WHAT YOU ARE ASKED TO DO
Copy the lines of the data below verbatim, beginning with the line that contains "198: (73, 177)" and ending after the line that contains "82: (1125, 637)", both lines included. Omit the pictures from your copy.

[Dataset entries]
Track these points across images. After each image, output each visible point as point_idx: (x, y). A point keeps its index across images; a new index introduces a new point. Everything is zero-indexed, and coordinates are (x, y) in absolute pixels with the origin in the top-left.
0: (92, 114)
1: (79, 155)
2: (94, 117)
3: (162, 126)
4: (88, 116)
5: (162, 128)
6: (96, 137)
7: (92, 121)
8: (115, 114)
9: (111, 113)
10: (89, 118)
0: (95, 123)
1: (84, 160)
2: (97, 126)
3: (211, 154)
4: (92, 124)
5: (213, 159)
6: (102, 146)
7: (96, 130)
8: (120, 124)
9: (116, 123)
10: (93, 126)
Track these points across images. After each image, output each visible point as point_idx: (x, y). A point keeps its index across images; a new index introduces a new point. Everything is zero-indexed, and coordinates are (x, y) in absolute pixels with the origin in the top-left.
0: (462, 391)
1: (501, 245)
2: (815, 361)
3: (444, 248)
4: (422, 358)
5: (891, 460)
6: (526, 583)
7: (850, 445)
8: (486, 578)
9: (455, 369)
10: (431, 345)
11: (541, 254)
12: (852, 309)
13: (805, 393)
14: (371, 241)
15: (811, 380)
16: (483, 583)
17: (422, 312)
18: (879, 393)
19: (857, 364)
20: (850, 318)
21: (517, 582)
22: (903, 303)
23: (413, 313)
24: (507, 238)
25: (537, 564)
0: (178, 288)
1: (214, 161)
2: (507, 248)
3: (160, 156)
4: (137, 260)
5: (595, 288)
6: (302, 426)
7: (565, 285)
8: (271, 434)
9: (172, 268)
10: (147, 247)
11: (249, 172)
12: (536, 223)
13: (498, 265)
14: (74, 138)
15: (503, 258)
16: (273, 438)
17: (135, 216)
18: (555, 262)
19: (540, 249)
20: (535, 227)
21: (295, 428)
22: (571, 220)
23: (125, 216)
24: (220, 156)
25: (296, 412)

==

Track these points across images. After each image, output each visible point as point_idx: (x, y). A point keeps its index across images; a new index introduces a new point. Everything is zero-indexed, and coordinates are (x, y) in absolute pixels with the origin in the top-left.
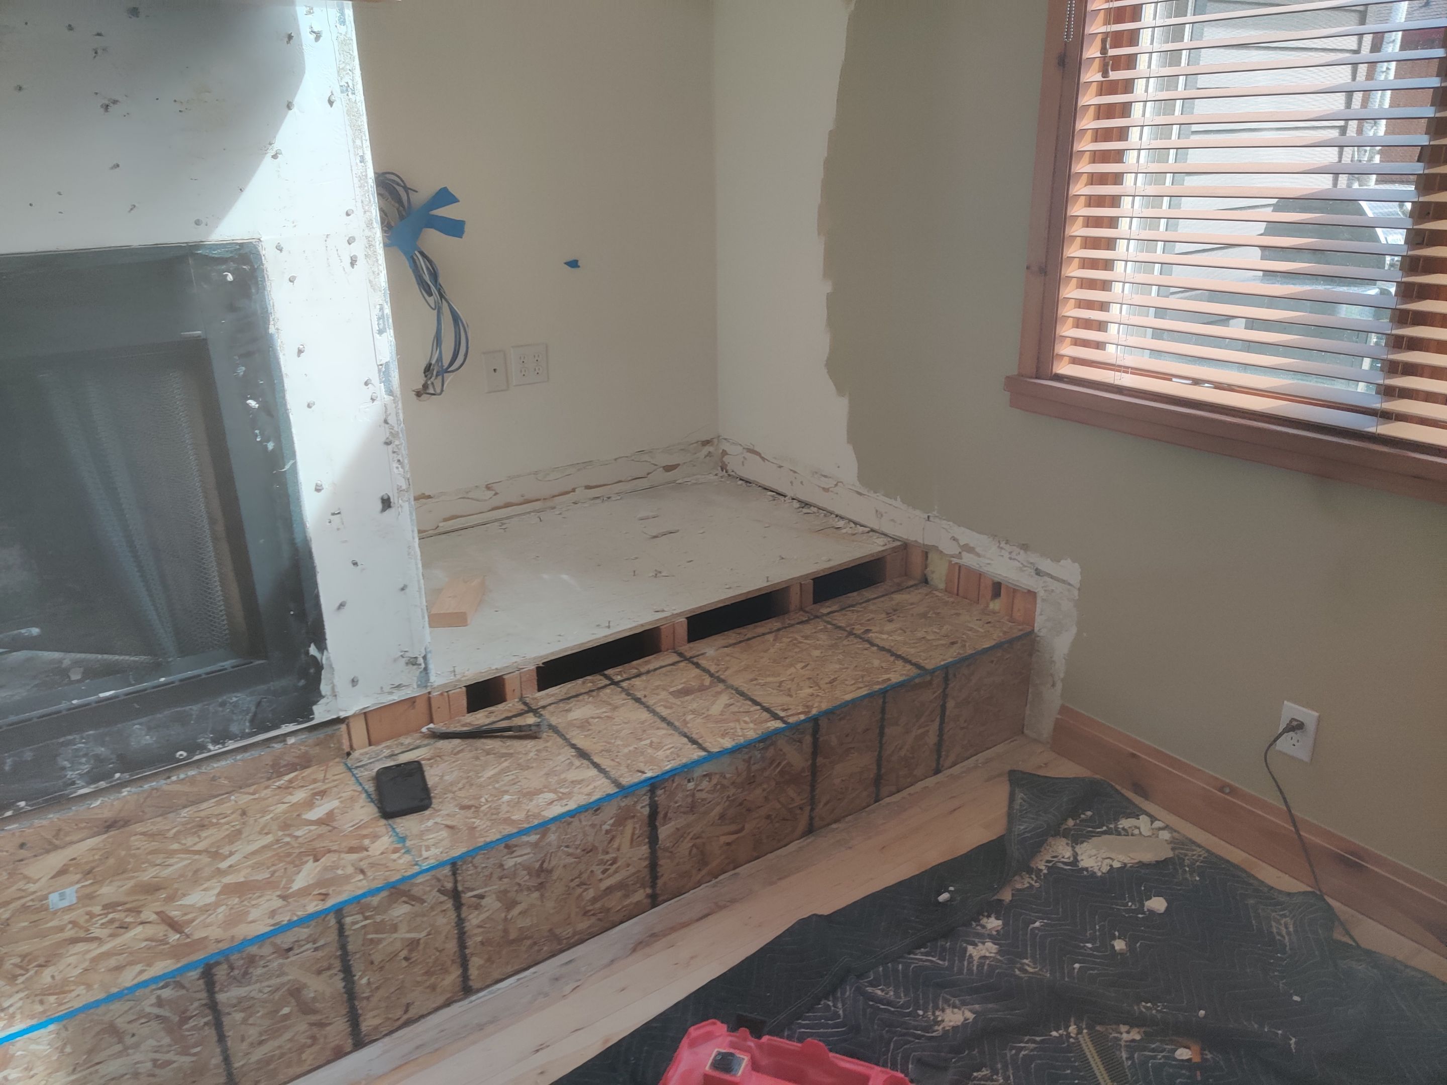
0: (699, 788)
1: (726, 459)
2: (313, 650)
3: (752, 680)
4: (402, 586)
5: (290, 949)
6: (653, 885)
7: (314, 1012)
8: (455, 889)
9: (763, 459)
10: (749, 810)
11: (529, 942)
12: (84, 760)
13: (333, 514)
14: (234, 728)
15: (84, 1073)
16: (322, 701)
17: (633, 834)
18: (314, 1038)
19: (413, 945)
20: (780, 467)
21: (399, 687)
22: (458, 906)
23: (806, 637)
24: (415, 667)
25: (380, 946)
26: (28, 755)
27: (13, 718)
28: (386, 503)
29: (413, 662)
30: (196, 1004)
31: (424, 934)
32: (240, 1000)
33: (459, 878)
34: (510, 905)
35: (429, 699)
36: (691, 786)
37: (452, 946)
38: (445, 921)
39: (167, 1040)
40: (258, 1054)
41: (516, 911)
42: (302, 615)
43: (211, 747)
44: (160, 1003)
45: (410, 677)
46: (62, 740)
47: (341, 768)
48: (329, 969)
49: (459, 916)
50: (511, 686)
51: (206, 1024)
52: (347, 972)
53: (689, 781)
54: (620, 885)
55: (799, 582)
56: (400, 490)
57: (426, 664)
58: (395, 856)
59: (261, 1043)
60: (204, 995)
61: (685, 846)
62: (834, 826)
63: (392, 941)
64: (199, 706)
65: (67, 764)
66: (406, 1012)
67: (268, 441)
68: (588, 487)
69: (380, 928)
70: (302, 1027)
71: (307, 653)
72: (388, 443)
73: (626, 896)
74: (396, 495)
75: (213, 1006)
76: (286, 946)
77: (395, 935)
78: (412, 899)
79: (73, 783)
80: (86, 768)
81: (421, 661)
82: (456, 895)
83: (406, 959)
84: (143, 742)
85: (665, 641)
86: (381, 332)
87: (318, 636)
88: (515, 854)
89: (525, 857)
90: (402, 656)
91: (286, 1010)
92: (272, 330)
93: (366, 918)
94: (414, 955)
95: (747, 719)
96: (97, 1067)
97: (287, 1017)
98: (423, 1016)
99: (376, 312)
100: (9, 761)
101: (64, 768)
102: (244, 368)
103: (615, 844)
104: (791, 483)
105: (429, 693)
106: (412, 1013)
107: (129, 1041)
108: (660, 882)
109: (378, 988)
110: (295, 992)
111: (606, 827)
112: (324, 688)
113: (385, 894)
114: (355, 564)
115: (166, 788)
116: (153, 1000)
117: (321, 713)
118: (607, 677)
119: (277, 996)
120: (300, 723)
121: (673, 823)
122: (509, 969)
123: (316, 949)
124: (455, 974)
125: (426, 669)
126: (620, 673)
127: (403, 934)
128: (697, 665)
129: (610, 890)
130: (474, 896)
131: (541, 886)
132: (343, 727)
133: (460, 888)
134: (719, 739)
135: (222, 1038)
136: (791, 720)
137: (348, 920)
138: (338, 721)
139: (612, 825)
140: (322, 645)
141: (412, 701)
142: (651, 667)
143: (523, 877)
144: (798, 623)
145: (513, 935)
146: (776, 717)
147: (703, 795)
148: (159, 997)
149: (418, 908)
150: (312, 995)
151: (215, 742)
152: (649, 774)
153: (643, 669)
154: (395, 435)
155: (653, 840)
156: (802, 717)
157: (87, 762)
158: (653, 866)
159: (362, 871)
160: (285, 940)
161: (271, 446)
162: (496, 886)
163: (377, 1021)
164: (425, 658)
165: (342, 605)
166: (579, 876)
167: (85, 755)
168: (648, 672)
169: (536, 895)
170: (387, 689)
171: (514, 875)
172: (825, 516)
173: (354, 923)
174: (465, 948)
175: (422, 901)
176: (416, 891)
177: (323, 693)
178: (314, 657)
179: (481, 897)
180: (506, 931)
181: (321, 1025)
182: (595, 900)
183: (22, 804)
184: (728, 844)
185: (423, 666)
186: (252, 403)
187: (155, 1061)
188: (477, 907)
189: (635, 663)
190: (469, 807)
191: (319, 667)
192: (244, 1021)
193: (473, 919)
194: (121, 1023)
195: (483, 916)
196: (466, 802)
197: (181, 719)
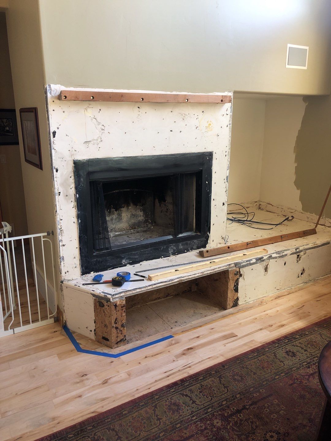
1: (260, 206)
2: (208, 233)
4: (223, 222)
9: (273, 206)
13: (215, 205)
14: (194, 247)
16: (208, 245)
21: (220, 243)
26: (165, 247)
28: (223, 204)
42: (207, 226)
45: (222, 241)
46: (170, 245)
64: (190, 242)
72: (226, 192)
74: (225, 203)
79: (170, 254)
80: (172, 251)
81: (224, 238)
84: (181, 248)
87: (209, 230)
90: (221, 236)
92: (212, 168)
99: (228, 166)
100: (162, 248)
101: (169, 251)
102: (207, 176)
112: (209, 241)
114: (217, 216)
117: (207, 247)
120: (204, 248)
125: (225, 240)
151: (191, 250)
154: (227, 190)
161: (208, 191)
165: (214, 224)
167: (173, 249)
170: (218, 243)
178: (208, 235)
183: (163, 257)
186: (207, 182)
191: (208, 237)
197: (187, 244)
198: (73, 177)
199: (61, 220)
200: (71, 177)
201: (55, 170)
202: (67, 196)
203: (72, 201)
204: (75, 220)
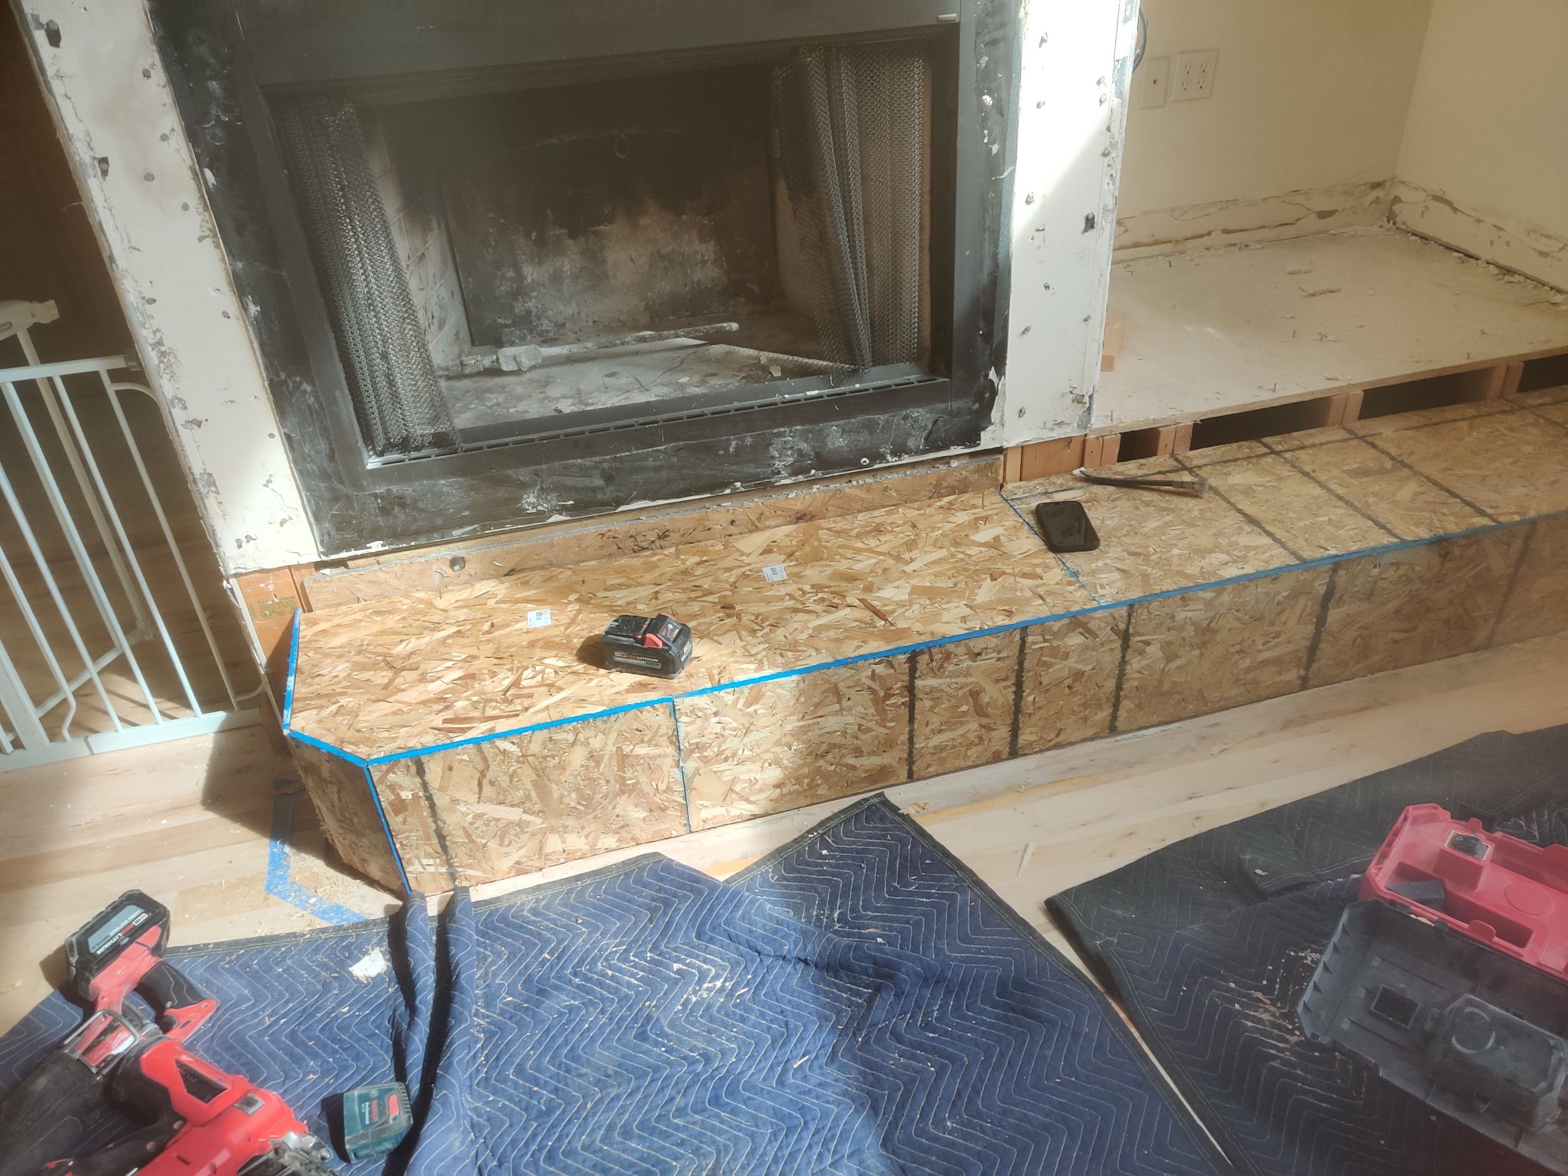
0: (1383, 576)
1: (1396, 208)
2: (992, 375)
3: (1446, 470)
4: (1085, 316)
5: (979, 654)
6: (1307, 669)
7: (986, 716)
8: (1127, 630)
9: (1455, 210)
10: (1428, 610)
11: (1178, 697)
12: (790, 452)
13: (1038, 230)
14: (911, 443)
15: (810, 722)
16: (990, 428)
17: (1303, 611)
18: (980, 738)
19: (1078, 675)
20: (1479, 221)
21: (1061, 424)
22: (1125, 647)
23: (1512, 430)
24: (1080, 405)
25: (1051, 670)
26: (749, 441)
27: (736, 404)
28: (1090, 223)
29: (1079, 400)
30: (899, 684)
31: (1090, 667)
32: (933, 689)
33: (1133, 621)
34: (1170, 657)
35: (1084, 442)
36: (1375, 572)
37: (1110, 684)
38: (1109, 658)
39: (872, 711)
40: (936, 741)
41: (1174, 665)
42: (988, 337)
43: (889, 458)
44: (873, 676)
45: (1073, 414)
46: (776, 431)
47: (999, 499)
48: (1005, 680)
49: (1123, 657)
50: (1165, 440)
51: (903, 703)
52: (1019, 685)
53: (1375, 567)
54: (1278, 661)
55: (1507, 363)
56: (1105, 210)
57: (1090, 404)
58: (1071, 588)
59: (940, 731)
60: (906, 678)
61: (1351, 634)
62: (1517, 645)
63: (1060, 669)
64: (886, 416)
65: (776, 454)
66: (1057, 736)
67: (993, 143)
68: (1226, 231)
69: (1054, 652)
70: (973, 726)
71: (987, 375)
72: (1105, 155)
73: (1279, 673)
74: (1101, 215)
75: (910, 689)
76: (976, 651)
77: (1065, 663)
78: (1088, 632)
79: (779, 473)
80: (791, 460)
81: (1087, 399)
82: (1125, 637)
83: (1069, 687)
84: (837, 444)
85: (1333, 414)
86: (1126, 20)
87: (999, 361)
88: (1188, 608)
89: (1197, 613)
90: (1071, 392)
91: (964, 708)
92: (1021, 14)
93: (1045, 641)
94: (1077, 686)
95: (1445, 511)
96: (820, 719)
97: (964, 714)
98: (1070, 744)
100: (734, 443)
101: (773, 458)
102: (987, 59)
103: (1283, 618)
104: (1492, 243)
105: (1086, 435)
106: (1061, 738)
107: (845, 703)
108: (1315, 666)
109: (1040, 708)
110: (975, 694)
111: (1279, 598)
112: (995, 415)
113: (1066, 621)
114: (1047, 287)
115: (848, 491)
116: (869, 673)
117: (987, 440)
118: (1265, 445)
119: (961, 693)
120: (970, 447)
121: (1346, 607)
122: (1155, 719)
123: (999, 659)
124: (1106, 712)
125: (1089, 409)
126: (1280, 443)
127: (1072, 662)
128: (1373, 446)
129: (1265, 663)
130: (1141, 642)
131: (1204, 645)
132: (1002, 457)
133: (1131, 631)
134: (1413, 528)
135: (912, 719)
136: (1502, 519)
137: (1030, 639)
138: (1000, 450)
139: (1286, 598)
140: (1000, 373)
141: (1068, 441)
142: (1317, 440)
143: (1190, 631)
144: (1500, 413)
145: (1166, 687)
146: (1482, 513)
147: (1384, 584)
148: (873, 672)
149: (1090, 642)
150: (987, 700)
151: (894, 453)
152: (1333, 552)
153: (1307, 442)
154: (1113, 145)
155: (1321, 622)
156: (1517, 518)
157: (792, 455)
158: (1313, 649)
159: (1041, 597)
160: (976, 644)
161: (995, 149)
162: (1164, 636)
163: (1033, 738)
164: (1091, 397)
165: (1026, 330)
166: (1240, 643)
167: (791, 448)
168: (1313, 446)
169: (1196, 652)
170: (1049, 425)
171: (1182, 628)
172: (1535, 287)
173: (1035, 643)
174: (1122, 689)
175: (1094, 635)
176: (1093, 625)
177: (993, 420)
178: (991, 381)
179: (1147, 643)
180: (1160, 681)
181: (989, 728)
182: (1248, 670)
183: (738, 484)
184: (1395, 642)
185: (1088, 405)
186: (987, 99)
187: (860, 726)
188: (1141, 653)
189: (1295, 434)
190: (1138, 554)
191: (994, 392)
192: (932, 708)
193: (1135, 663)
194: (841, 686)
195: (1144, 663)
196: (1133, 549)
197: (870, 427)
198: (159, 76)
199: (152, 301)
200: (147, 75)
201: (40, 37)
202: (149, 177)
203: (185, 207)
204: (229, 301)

YOUR RESPONSE
198: (73, 177)
199: (61, 220)
200: (71, 177)
201: (55, 170)
202: (67, 196)
203: (72, 201)
204: (75, 220)
0: (1383, 576)
1: (1396, 208)
2: (992, 375)
3: (1446, 470)
4: (1085, 316)
5: (979, 654)
6: (1307, 669)
7: (986, 716)
8: (1127, 630)
9: (1455, 210)
10: (1428, 610)
11: (1178, 697)
12: (790, 452)
13: (1038, 230)
14: (911, 443)
15: (810, 722)
16: (990, 428)
17: (1303, 611)
18: (980, 738)
19: (1078, 675)
20: (1479, 221)
21: (1061, 424)
22: (1125, 647)
23: (1512, 430)
24: (1080, 405)
25: (1051, 670)
26: (749, 441)
27: (736, 404)
28: (1090, 223)
29: (1079, 400)
30: (899, 684)
31: (1090, 667)
32: (933, 689)
33: (1133, 621)
34: (1170, 657)
35: (1084, 442)
36: (1375, 572)
37: (1110, 684)
38: (1109, 658)
39: (872, 711)
40: (936, 741)
41: (1174, 665)
42: (988, 337)
43: (889, 458)
44: (873, 676)
45: (1073, 414)
46: (776, 431)
47: (999, 499)
48: (1005, 680)
49: (1123, 657)
50: (1165, 440)
51: (903, 703)
52: (1019, 685)
53: (1375, 567)
54: (1278, 661)
55: (1507, 363)
56: (1105, 210)
57: (1090, 404)
58: (1071, 588)
59: (940, 731)
60: (906, 678)
61: (1351, 634)
62: (1517, 645)
63: (1060, 669)
64: (886, 416)
65: (776, 454)
66: (1057, 736)
67: (993, 143)
68: (1226, 231)
69: (1054, 652)
70: (973, 726)
71: (987, 375)
72: (1105, 155)
73: (1279, 673)
74: (1101, 215)
75: (910, 689)
76: (976, 651)
77: (1065, 663)
78: (1088, 632)
79: (779, 473)
80: (791, 460)
81: (1087, 399)
82: (1125, 637)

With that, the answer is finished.